Input data:
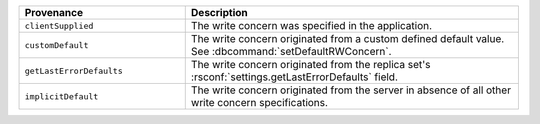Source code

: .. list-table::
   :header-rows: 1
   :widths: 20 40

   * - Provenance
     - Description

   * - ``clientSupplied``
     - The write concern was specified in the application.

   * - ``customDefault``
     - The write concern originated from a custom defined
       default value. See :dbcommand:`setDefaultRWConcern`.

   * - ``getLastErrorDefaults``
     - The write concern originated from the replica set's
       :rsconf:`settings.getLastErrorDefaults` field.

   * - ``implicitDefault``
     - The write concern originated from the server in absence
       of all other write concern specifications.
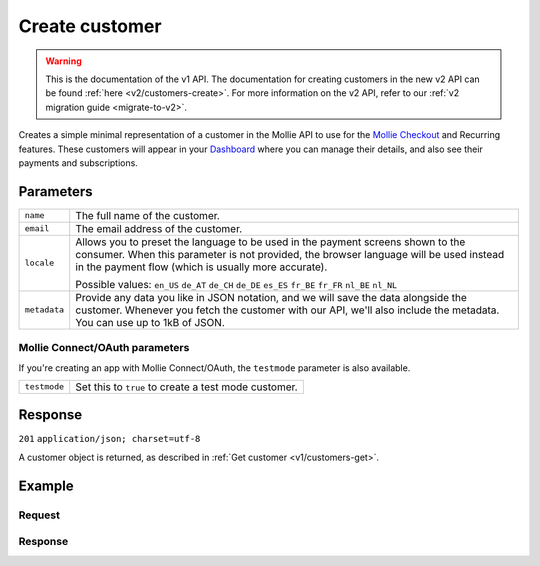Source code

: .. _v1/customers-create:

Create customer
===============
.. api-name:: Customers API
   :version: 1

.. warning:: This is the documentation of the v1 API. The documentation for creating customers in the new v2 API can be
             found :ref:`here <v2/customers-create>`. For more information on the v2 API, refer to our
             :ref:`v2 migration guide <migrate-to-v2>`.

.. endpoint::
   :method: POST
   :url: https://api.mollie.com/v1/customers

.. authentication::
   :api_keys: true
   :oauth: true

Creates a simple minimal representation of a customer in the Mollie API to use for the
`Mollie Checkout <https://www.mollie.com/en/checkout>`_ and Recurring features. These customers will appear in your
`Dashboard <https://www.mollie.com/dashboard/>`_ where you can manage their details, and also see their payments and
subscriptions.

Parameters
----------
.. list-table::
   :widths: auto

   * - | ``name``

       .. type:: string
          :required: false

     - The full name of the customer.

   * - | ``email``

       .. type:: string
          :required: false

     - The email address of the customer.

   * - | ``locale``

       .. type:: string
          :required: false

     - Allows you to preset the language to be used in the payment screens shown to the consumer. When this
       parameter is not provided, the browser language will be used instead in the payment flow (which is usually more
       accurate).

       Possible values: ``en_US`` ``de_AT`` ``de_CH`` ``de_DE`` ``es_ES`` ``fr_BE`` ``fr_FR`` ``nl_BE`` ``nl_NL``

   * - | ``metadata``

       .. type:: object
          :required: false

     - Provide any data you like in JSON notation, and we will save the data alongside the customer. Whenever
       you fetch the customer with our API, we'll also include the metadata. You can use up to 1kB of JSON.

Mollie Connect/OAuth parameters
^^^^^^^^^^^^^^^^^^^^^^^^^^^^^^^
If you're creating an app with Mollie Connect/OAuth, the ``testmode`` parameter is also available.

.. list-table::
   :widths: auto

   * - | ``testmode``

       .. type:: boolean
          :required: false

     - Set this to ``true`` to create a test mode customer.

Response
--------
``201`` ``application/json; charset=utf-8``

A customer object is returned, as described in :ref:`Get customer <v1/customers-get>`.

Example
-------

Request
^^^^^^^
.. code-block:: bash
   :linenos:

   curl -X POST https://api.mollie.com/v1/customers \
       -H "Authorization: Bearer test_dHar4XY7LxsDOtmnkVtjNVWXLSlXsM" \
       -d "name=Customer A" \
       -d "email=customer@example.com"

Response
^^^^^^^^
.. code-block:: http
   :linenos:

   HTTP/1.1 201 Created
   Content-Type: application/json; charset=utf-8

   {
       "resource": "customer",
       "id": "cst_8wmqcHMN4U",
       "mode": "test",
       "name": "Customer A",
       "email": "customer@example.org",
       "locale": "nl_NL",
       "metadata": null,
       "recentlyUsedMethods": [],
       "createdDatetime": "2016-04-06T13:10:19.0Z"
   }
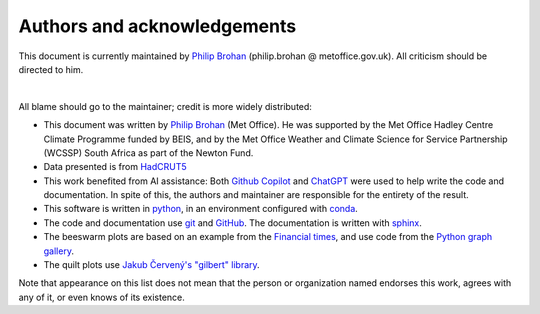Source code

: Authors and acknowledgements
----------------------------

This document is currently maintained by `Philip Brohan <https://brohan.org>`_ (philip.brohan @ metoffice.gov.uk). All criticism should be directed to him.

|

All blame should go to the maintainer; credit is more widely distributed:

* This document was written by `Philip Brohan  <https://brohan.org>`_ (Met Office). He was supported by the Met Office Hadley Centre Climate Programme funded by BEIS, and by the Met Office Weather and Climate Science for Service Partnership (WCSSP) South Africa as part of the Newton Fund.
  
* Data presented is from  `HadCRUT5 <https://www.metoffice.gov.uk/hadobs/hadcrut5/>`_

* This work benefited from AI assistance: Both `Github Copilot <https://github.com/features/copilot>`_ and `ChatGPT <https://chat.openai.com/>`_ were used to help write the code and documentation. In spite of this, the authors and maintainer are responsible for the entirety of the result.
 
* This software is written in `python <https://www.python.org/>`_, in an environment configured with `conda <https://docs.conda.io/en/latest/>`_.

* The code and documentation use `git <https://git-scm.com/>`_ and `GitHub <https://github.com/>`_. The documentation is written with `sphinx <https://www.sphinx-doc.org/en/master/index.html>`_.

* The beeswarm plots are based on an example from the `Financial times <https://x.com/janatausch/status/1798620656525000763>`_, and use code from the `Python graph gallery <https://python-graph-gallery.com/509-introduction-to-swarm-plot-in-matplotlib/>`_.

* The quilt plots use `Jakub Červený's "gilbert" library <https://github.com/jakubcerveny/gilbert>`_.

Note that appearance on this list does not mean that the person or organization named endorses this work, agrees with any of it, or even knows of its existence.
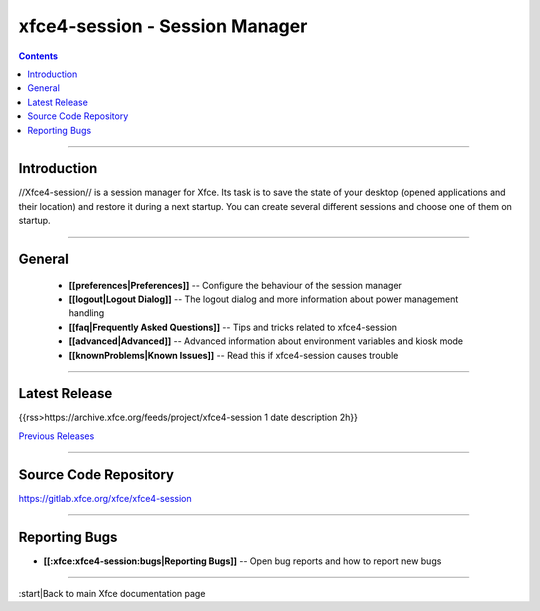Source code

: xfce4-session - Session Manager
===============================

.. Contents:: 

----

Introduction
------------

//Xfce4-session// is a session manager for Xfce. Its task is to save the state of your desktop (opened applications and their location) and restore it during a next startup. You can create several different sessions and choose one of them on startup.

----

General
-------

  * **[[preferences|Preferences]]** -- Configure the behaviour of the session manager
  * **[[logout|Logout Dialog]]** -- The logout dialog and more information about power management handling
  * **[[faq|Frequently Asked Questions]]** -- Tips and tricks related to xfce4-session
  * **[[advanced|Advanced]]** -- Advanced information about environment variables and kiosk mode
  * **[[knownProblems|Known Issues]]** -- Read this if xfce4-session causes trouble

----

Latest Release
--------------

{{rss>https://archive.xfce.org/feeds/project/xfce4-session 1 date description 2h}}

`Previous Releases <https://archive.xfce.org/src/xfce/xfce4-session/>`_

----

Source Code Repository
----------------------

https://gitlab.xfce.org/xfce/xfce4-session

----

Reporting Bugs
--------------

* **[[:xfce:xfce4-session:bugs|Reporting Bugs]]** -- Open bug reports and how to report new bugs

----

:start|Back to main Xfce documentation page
--
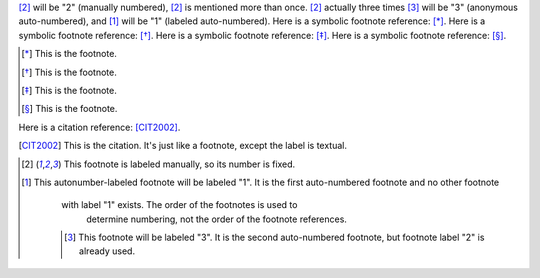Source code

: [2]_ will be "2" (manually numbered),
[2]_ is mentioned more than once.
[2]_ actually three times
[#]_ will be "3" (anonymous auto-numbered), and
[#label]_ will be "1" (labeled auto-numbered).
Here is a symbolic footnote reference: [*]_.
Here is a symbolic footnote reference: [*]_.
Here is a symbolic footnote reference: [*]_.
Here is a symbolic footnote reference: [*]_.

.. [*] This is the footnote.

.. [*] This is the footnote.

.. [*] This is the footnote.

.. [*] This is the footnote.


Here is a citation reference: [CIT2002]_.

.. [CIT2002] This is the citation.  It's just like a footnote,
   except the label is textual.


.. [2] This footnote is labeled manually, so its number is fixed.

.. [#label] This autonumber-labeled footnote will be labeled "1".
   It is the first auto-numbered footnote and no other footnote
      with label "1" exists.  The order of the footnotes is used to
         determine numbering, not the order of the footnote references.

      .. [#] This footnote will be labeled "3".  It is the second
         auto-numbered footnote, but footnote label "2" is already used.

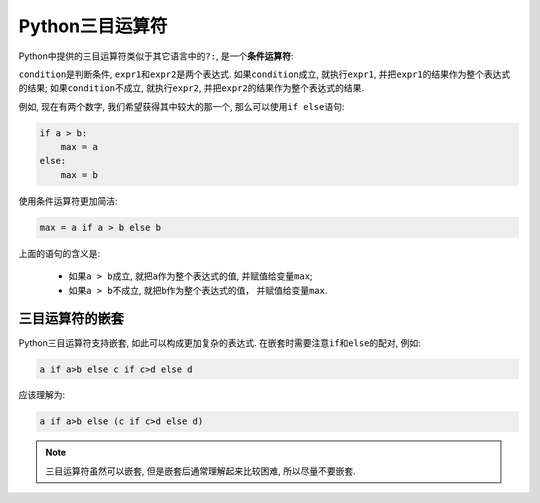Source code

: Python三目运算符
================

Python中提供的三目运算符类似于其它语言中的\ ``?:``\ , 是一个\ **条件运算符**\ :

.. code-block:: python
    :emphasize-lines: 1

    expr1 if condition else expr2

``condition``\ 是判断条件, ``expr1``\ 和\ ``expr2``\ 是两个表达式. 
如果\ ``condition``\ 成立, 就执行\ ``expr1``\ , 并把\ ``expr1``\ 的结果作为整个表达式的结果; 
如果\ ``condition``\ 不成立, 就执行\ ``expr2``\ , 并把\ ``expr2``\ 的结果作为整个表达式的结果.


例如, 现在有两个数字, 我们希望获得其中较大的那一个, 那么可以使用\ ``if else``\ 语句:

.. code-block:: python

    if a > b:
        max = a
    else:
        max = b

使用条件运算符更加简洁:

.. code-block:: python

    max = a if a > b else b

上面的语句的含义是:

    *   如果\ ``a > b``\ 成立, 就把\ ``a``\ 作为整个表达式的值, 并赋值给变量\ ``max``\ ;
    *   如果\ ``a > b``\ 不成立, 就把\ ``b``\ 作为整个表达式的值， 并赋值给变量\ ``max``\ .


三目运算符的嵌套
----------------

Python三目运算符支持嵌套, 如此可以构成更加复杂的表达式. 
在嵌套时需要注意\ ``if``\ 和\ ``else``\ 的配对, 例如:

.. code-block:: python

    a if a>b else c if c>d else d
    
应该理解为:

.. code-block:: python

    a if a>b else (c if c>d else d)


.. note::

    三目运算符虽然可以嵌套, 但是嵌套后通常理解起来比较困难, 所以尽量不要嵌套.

Goal of the exercise:
Would you count the lines in the data that include the word "list" and reply with only the number?

Answer:
4